O que é mais controverso em toda a situação é o fato de que a OTAN e os países da Ásia Central ainda estão negociando quanto à possível transferência do armamento militar usado pelas forças de coalizão no Afeganistão para serviços de segurança de governos da Ásia Central, que têm um histórico sangrento no que diz respeito a direitos humanos.
Em janeiro, o governo Obama decretou a proibição da venda de artigos militares para o Uzbequistão por razões de segurança nacional, com vistas à viabilização da venda de armamento contraterrorismo. As autoridades americanas insistem que tais transferências futuras incluem apenas itens não letais, mas o governo uzbeque há muito tempo procura itens como veículos blindados, helicópteros e veículos aéreos não tripulados, que poderiam ser usados para coibir protestos.
A partida do Afeganistão também aumenta o risco de que os Estados Unidos, juntamente com outros poderes externos, sejam arrastados para uma série de disputas locais e crescentes rivalidades regionais. Durante a última década, líderes da Ásia Central têm evocado sistematicamente o espectro de insurgentes vindo do Afeganistão para justificar as suas próprias iniciativas de contraterrorismo e a necessidade de cooperação para fins de segurança com a Rússia, a China e os Estados Unidos. A retirada ocidental vai instigar o sentimento de medo nas elites locais, justificando a repressão doméstica, a rendição de adversários políticos e o aumento na tensão nas fronteiras com os países vizinhos.
Recentemente, o governo tadjique reprimiu milícias locais na remota cidade de Khorog, perto da fronteira afegã. Embora o governo alegue que capturou combatentes treinados no Afeganistão durante suas ações de repressão, os moradores veem a medida como uma tentativa de dominar o lucrativo contrabando na fronteira com o Afeganistão e, finalmente, de colocar a região autônoma sob o completo controle estatal.

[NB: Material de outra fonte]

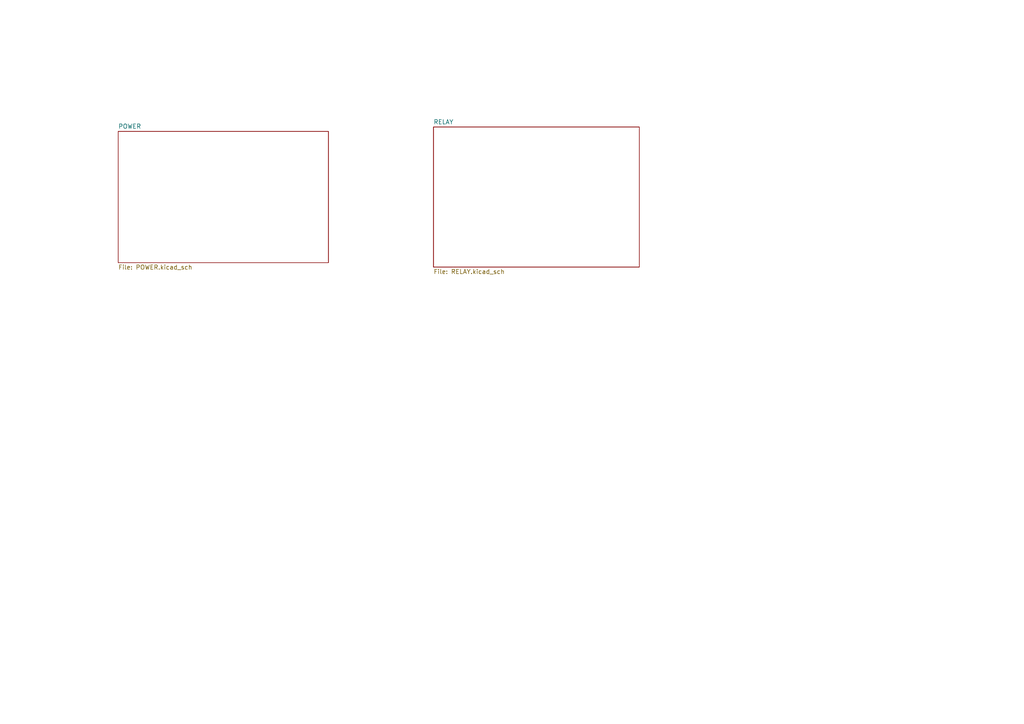
<source format=kicad_sch>
(kicad_sch (version 20230121) (generator eeschema)

  (uuid cb52ac7c-96c4-4f83-ac0f-eb80c46457be)

  (paper "A4")

  (lib_symbols
  )


  (sheet (at 125.73 36.83) (size 59.69 40.64) (fields_autoplaced)
    (stroke (width 0.1524) (type solid))
    (fill (color 0 0 0 0.0000))
    (uuid 47f31bc1-9158-43c8-922c-50ba700dd7cb)
    (property "Sheetname" "RELAY" (at 125.73 36.1184 0)
      (effects (font (size 1.27 1.27)) (justify left bottom))
    )
    (property "Sheetfile" "RELAY.kicad_sch" (at 125.73 78.0546 0)
      (effects (font (size 1.27 1.27)) (justify left top))
    )
    (instances
      (project "18_RELAY_EC_1015"
        (path "/cb52ac7c-96c4-4f83-ac0f-eb80c46457be" (page "3"))
      )
    )
  )

  (sheet (at 34.29 38.1) (size 60.96 38.1) (fields_autoplaced)
    (stroke (width 0.1524) (type solid))
    (fill (color 0 0 0 0.0000))
    (uuid c50d3122-73f2-4bc9-807d-97e54db243e6)
    (property "Sheetname" "POWER" (at 34.29 37.3884 0)
      (effects (font (size 1.27 1.27)) (justify left bottom))
    )
    (property "Sheetfile" "POWER.kicad_sch" (at 34.29 76.7846 0)
      (effects (font (size 1.27 1.27)) (justify left top))
    )
    (instances
      (project "18_RELAY_EC_1015"
        (path "/cb52ac7c-96c4-4f83-ac0f-eb80c46457be" (page "2"))
      )
    )
  )

  (sheet_instances
    (path "/" (page "1"))
  )
)

</source>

A Rússia parece disposta a respaldar essa narrativa para justificar a expansão de suas bases militares pelo país afora, as quais, é muito provável, as autoridades tadjiques usarão como pretexto para exigir uma intensificação na ajuda oferecida pelo Ocidente.
A medida de Washington conhecida como estratégia da 'nova rota da seda', uma tentativa de promover o desenvolvimento sustentável no Afeganistão por meio de uma ligação entre a infraestrutura, redes de transmissão de energia e dutos do país com a Ásia Central, pode levar a casos de corrupção e enriquecimento das autoridades mais poderosas. A promoção de projetos dispendiosos, apresentados de modo muito grandioso, já provocou suspeitas em Pequim e Moscou a respeito das ambições regionais do Ocidente a longo prazo.
Além disso, a Rússia continua a defender a inclusão do Quirguistão e do Tajiquistão na nova união aduaneira liderada por Moscou, enquanto a China mantém a construção de novas infraestruturas e oleodutos. Longe de promover a intensificação do comércio regional, os países da Ásia Central parecem agora estar se beneficiando de iniciativas econômicas externas para arrecadar novas receitas.
Após passar 11 anos pressionando o governo afegão para aperfeiçoar a sua administração e criar instituições democráticas, Washington não conseguiu promover efetivamente esses mesmos objetivos nos países vizinhos. Agora, a retirada americana do Afeganistão periga arrastar o Ocidente para um foco ainda mais tenso de lutas de poder internas e rivalidades regionais.
(Alexander Cooley, professor de Ciência Política da Faculdade Barnard, é autor de 'Great Games, Local Rules: The New Great Power Contest in Central Asia' – 'Grandes disputas, regras locais: A nova grande luta por poder na Ásia Central'', em tradução livre.)